When we published 2020 compensation figures for the Carlyle Group last week, some people suggested Carlyle’s pay seemed reminiscent of 2006: the investment firm, which has $195bn of assets under management, is on track to pay its 1,800 staff members an average of $760k this year. However, if Carlyle pay seems extreme those same people might choke on the pay numbers coming out of rival investment firm KKR.
KKR released its global second quarter results yesterday. At the last count, it employed 1,384 people globally including 480 investment professionals, 624 ‘other’ professionals, and 280 support staff.
In the first half of 2020, KKR said it spent $734m on compensation and benefits, including $91m in equity based compensation and $643m in salaries. KKRs’ 1,384 employees therefore received average salaries and equity based pay of $530k for six months alone.
As anyone who knows about private equity and alternative investment jobs will be aware, however, pay in the sector isn’t just about salaries and stock bonuses. It’s mostly about carried interest, or earning a share of the profits a fund makes on successful investments once they’ve been exited. This is where the real upside lies.
At KKR, the “carry pool” is allocated to the firm’s principals, to “other employees” and to “non-employee operating consultants.” Carried interest is only paid out once a performance hurdle of 7% has been met. When this hurdle has been satisfied, relevant employees at KKR share 20% of the profits realized by a fund’s limited partners (investors).

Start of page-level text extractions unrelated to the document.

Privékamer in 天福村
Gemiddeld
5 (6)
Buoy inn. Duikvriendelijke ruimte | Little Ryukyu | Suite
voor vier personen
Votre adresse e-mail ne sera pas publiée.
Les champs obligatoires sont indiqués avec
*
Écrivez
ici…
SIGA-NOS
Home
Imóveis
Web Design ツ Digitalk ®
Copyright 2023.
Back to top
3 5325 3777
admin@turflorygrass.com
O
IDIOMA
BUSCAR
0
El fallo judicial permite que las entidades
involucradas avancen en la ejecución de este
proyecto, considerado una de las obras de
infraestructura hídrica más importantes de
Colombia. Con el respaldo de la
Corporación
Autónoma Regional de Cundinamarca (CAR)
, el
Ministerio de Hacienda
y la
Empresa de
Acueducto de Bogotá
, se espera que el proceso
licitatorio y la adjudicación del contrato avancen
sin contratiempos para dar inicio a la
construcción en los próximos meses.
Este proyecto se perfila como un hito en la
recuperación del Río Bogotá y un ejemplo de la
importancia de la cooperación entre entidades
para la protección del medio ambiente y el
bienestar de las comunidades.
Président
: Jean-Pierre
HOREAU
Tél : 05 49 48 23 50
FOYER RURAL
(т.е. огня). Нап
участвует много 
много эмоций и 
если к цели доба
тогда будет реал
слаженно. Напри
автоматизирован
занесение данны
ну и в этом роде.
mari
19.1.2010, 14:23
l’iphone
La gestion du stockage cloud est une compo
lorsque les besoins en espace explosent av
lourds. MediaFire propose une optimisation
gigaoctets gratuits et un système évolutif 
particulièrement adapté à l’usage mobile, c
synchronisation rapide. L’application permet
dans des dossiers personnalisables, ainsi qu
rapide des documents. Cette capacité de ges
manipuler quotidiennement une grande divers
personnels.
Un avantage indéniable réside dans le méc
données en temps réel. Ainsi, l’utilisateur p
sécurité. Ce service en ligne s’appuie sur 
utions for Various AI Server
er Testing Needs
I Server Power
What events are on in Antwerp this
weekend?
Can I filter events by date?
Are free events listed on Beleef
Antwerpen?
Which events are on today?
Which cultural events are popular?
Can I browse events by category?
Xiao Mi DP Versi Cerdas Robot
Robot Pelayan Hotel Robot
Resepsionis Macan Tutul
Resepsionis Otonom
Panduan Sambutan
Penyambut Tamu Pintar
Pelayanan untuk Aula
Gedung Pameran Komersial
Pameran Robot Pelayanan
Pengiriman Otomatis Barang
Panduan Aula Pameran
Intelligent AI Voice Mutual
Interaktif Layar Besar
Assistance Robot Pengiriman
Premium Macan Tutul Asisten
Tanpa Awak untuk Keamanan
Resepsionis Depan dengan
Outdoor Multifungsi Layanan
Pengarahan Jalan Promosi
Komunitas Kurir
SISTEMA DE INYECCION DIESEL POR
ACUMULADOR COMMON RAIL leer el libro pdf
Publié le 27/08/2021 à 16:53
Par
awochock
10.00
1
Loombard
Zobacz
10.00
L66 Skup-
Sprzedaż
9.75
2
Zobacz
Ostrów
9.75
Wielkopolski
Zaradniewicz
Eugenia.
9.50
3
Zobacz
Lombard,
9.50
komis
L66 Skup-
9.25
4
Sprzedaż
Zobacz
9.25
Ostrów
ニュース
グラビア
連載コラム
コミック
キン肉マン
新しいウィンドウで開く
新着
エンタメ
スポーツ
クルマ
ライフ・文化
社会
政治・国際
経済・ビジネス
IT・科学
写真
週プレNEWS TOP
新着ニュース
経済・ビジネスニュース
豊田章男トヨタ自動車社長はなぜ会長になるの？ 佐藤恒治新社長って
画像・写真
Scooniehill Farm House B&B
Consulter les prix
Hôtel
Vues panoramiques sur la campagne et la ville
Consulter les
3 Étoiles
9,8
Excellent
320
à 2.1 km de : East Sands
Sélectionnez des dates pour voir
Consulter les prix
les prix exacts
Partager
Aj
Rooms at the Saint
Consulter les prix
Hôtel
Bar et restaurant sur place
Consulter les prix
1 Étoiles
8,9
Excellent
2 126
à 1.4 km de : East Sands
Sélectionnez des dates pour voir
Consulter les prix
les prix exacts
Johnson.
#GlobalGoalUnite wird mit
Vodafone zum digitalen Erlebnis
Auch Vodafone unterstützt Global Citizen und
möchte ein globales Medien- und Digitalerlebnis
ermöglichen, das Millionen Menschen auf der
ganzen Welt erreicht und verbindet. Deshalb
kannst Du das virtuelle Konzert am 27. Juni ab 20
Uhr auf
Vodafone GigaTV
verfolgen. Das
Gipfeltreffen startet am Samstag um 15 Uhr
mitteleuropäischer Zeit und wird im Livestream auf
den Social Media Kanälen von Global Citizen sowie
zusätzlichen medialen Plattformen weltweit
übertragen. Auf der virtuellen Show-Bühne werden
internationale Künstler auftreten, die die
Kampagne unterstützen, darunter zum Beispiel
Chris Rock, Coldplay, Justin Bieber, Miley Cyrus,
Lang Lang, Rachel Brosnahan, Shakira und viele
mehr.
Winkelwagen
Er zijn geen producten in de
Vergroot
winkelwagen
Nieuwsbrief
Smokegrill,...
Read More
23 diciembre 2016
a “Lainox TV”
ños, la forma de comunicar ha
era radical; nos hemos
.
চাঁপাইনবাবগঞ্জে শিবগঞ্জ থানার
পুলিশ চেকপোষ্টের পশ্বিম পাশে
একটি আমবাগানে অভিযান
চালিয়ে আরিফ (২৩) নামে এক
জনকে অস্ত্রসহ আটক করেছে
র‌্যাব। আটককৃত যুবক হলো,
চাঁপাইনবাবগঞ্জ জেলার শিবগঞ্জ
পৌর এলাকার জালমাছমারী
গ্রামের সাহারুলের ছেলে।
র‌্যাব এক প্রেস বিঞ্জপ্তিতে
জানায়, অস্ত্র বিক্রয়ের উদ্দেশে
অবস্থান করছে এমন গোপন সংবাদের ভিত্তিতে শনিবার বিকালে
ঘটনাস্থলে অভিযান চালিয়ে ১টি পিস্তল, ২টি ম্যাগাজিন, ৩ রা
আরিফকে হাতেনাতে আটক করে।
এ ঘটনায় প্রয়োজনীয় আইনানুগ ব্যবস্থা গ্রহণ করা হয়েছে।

Accordingly, in the first half of 2020, KKR’s allocations for “realized carried interest” earned on its investments were a further $734m. The implication, then, is that KKR’s 480 investment staff were on track to receive an additional $1.5m each from carried interest payments for the first six months of 2020 alone.
Huge pay could yet become a political hot potato given that private equity funds have benefitted from rising equity markets and state bailouts of some investee companies. Carried interest at KKR, as at most fund companies, can be clawed back if investments sour following a fund’s liquidation: in this circumstance, KKR resolves the right to claw back all carried interest previously distributed in relation to the fund, typically on an after-tax basis.